けれどオルガは、彼の言うことを疑ってはいなかった。召喚士首座となってまだ一年ではあるが、首座――ヴェリは何事にも真面目であり、勤勉で、努力家で、己が職務に誇りをもっている。そんな彼が、陣や呪文を間違えるなどありえない。
では、他の誰かが、ヴェリの陣を描き換えたのか?
答えは“否”だ。
誰かが描き換えるには、ヴェリの描いたそれは複雑過ぎた。それは前首座が証言しているので間違いないだろう。彼の召喚陣を確認するため、隠居し、田舎で暮らしていた前首座が、大急ぎで王都に呼ばれた。前首座はヴェリの描いた陣を彼の頭の中から召喚し、それを研究室の床に転写したのだが、最高難度だと絶賛したくらい入り組んでおり難しいものだった。
難しいが、間違ってはいない。
正しいものであった。
そのため、何が原因なのか、余計に謎が深まるだけで、結局原因が分からないので、誰かが泥を被るしかなかった。そしてその結果、ヴェリの描いた陣が間違っていた――ということで、この件は落ち着いたのだ。
もちろんこれはヴェリにとって不名誉で不本意ではある。あるのだが、実際、出てきたのは飛鳥ではないのだから、悔しいが受け入れるしかなかった。
誤召された異世界の少女は、名を【羽衣歌】といい、現在はオルガの息子であるヴァルータ国王エルネスティの庇護下にある。

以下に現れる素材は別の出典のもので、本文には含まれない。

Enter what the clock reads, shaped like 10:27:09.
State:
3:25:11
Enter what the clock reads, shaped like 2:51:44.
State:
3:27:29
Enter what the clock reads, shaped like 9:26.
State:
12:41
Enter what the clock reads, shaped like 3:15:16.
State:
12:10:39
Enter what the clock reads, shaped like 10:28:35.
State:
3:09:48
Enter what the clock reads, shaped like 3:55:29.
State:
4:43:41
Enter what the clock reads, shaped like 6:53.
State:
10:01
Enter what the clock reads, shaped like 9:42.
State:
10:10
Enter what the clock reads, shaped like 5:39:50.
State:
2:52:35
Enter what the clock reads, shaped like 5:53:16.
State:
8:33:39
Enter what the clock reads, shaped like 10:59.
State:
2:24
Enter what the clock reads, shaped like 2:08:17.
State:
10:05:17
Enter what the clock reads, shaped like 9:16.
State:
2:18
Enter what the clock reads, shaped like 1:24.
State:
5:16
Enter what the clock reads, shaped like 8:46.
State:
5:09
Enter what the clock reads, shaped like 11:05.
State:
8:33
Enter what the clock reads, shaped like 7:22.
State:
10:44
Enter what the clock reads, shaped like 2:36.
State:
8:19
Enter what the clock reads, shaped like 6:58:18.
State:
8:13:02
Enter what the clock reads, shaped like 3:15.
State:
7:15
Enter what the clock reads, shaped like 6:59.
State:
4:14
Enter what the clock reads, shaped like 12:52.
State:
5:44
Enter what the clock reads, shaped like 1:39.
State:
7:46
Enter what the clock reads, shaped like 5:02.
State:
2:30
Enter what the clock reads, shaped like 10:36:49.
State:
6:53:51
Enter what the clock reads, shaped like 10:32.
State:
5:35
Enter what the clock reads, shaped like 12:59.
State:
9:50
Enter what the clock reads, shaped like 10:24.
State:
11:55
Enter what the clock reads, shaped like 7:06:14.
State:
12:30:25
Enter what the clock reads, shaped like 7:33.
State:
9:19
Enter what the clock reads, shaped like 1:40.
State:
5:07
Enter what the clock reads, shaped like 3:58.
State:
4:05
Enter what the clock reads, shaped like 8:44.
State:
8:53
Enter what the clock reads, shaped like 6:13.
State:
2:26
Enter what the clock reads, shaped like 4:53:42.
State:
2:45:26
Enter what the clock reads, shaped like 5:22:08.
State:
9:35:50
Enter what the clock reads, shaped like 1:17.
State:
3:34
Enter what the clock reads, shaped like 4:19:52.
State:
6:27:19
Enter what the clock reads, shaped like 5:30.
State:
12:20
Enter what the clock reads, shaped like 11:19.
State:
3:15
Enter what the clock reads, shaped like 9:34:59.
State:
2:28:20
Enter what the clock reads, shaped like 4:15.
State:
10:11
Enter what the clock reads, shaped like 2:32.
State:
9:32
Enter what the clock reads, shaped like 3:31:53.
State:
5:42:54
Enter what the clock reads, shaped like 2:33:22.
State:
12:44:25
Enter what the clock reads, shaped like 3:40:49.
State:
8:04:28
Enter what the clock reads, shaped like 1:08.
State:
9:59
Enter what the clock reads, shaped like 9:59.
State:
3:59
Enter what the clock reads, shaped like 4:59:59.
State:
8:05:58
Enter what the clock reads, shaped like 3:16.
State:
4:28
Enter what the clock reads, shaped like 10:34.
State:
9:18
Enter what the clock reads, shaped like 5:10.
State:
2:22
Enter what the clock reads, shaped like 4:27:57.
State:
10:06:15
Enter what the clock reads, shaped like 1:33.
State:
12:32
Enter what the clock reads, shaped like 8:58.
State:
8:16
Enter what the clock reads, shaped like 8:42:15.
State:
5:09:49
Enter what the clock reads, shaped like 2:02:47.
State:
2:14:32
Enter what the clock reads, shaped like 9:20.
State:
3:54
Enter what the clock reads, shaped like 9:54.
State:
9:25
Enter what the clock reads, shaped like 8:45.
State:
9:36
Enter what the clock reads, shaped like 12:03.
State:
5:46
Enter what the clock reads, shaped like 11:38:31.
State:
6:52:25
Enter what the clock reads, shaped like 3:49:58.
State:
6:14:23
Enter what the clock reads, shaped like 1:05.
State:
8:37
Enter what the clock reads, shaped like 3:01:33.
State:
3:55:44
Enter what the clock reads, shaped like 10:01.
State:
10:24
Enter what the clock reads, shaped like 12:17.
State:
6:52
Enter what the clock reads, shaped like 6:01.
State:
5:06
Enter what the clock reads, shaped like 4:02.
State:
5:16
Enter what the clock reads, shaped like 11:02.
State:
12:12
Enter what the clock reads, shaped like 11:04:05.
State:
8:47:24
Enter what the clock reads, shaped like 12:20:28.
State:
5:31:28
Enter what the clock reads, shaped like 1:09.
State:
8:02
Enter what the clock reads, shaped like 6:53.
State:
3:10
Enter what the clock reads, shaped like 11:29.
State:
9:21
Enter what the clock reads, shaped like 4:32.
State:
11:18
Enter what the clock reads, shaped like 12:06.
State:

彼女の処遇については、誤召された翌日に、重臣達により話し合いがおこなわれた。そして処遇案の最有力としてあがったのは、失敗の責任を取り、ヴェリの実家の養女とすることだった。だがそれはエルネスティにより却下され、彼女は王宮内に留め置かれることとなった。
もちろんオルガには、息子が何を考えているのかお見通しで、呆れつつも、ようやく気にいった女性ができたことを、マルユトと一緒に喜んだのは内緒である。
あれから三ヶ月近く……五日に一度の割合で届けられるマルユトからの報告書によると、羽衣歌は文字やら歴史やら、この国のことを覚えようと必死のようで、その姿勢はとても好ましい。一日でも早く、この国に馴染もうと努力しているからだ。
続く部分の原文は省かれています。